Dao Zhen felt something crack in his chest. Not his heart. Something deeper than that. The last illusion of childhood, perhaps. The belief that the people we love will always be there.
"What happens now?"
"Now?" His father's hand, trembling but determined, reached out to clasp his son's. "Now you prepare. For leadership. For responsibility. For the weight of every life in this clan resting on your shoulders."
"I'm not ready."
"No one ever is." Dao Jianfeng's grip tightened, showing a flash of the strength that still remained. "But you will be.
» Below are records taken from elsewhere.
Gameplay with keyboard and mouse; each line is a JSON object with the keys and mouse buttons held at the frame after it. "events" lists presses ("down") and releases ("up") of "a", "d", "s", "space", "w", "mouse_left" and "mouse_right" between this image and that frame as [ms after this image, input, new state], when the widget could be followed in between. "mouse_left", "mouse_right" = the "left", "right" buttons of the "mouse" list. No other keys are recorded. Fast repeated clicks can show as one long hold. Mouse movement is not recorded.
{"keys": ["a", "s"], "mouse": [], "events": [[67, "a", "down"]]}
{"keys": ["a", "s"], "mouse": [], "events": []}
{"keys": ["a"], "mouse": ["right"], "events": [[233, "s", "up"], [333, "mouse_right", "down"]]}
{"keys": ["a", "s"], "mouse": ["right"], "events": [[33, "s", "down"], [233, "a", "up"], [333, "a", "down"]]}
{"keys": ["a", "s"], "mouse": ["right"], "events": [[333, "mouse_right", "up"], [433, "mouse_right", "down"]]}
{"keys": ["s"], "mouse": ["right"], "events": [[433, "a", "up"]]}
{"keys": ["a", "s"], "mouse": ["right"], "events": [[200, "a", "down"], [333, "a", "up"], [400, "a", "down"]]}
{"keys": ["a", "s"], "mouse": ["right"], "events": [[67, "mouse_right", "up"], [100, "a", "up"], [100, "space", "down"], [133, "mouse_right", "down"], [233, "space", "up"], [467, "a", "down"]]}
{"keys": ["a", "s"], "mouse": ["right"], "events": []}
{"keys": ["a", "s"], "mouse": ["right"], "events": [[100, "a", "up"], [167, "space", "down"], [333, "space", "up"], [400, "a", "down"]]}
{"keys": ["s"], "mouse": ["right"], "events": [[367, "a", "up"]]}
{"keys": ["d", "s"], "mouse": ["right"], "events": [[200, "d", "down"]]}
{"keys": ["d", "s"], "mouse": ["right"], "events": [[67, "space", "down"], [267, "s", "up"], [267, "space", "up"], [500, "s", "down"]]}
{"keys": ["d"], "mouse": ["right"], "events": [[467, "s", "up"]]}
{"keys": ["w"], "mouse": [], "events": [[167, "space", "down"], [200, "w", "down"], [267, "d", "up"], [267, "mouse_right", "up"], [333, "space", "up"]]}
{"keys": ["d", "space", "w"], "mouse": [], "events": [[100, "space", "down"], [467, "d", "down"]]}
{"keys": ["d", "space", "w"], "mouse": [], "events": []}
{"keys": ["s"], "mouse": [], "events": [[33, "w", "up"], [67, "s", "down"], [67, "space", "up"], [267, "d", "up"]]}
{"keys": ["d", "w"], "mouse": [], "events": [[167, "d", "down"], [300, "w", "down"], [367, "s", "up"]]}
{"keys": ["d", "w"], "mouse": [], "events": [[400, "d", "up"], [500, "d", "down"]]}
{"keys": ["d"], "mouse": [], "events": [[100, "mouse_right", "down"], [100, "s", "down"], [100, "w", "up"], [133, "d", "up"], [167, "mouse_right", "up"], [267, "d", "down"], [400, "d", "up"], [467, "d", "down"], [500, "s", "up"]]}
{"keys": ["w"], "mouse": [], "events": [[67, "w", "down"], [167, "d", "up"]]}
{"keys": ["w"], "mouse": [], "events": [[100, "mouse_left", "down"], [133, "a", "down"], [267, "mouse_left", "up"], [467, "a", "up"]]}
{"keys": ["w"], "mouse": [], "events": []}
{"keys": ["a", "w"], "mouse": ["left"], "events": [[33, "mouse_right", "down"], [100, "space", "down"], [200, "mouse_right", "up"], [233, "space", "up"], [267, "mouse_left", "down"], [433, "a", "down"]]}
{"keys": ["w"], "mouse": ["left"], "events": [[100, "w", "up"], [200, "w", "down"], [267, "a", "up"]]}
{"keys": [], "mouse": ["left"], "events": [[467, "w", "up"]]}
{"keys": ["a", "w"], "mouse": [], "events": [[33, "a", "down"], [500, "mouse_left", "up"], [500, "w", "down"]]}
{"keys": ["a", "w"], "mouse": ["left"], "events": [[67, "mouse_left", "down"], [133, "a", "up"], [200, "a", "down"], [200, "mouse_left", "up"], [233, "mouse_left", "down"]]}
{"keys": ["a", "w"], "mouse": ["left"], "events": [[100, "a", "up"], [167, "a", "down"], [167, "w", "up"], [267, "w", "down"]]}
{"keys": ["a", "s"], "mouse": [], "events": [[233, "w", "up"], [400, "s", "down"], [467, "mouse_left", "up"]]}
You have your grandmother's fire. Your mother's wisdom. And you have something I never did at your age."
"What?"
"Allies who will stand with you." His father's eyes seemed to look past him, into some future only he could see. "The Wang boy. Wang Ben. Your grandmother says he's unusual. That there's something about him she can't quite understand."
"He's... strange." Dao Zhen struggled to find words for it. "He fights like he's been doing it for decades. Thinks like a strategist twice his age. But he's also just a fifteen-year-old boy who doesn't know how to take a compliment."
"Keep him close. Whatever happens next, keep him close." His father's voice was fading, exhaustion pulling him back toward sleep. "The Dao Clan will need friends in the days to come. Real friends. Not allies of convenience."
"Father..."
But Dao Jianfeng's eyes had already closed, his breathing evening out into the rhythm of sleep. Dao Zhen sat in the twilight, holding his father's hand, and tried to imagine a world where that grip no longer existed.
Two months. Maybe three.
Somewhere outside, the ceasefire held. The war continued in shadows. And forces beyond their understanding moved toward Redstone City, drawn by desperation and old bargains.
Dao Zhen didn't know any of that. All he knew was that time was running out, and nothing would ever be the same.